L'abondance et la pauvreté
Il était une fois, dans un pays de conte de fées où s'étendaient des champs jaune doré, l'Abondance et la Pauvreté vivaient côte à côte. Vêtue de vêtements étincelants, l'Abondance était fière d'apporter joie et abondance partout où elle allait. La Pauvreté, qui portait des vêtements vieux et modestes, marchait en silence derrière, observant l'état des gens. Un jour, les deux compagnons s'arrêtèrent sur une haute colline où soufflait un doux vent et commencèrent à regarder la riche ville en bas. Les gens de la ville vivaient dans une grande splendeur, mais ne connaissaient pas du tout la valeur de ce qu'ils avaient.
Gonflant sa poitrine avec fierté, l'Abondance se tourna vers son amie et parla d'une voix arrogante. "Regarde Pauvreté, les gens n'aiment que moi et me respectent partout où ils me voient", dit-elle. La Pauvreté sourit calmement et répondit: "Les gens s'habituent vite à la richesse, mais ils ne parviennent pas toujours à la préserver." Énervée par ces mots, l'Abondance décida de descendre dans la ville pour donner aux gens une grande leçon. En arrivant sur la place de la ville, elle fit couler du sorbet des fontaines et remplit les tables de nourriture délicieuse.
Cependant, en voyant ces régalades infinies, les gens avides commencèrent à se battre entre eux et à gaspiller la nourriture. En peu de temps, il ne resta ni politesse ni ce doux bonheur qu'apporte le partage. Observant ce chaos qu'elle avait créé avec étonnement, l'Abondance se trouva désemparée quant à ce qu'il fallait faire. Juste à ce moment-là, la Pauvreté s'avança dans la foule à pas lents et toucha la ville de sa baguette magique. Soudain, l'abondance extrême prit fin, et quand les gens perdirent ce qu'ils avaient, ils furent forcés de s'enlacer les uns les autres.

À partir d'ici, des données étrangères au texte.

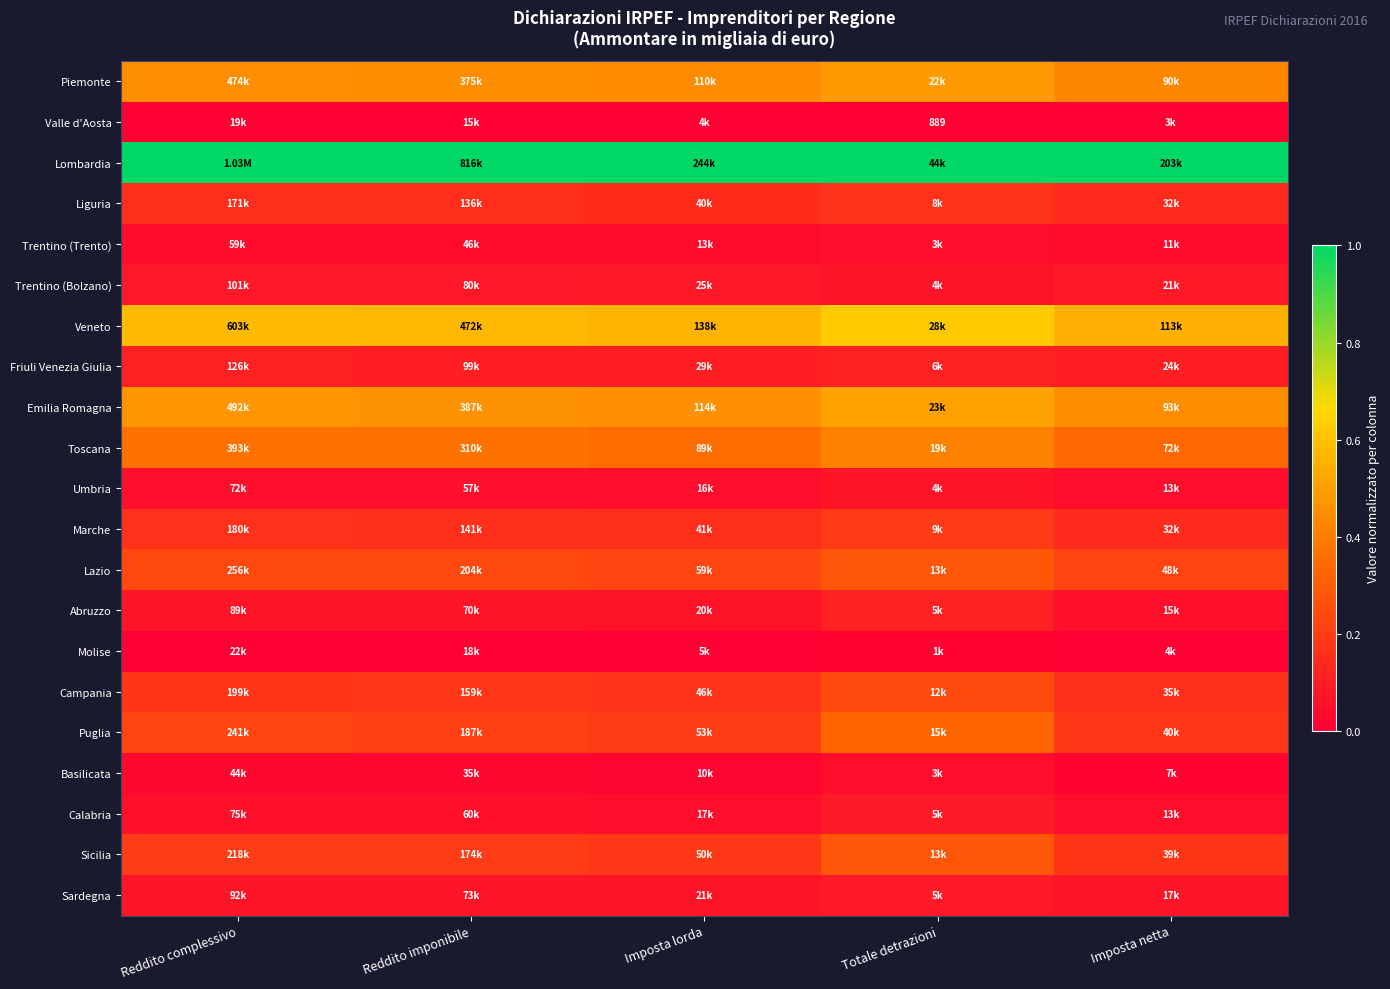

What is the highest value of the Abruzzo series?

0.1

Le peuple partagea avec amour le peu de pain qui lui restait, éprouvant du regret pour l'orgueil et le gaspillage. L'Abondance comprit que son amie modeste avait en réalité enseigné aux gens la vertu la plus précieuse. Les deux compagnons se tinrent la main et convinrent d'apporter à nouveau une abondance équilibrée à la ville. La vraie richesse ne réside pas dans l'abondance des biens, mais dans les cœurs qui sont contents et savent partager. Qui ne se contente pas de peu, n'aura jamais assez.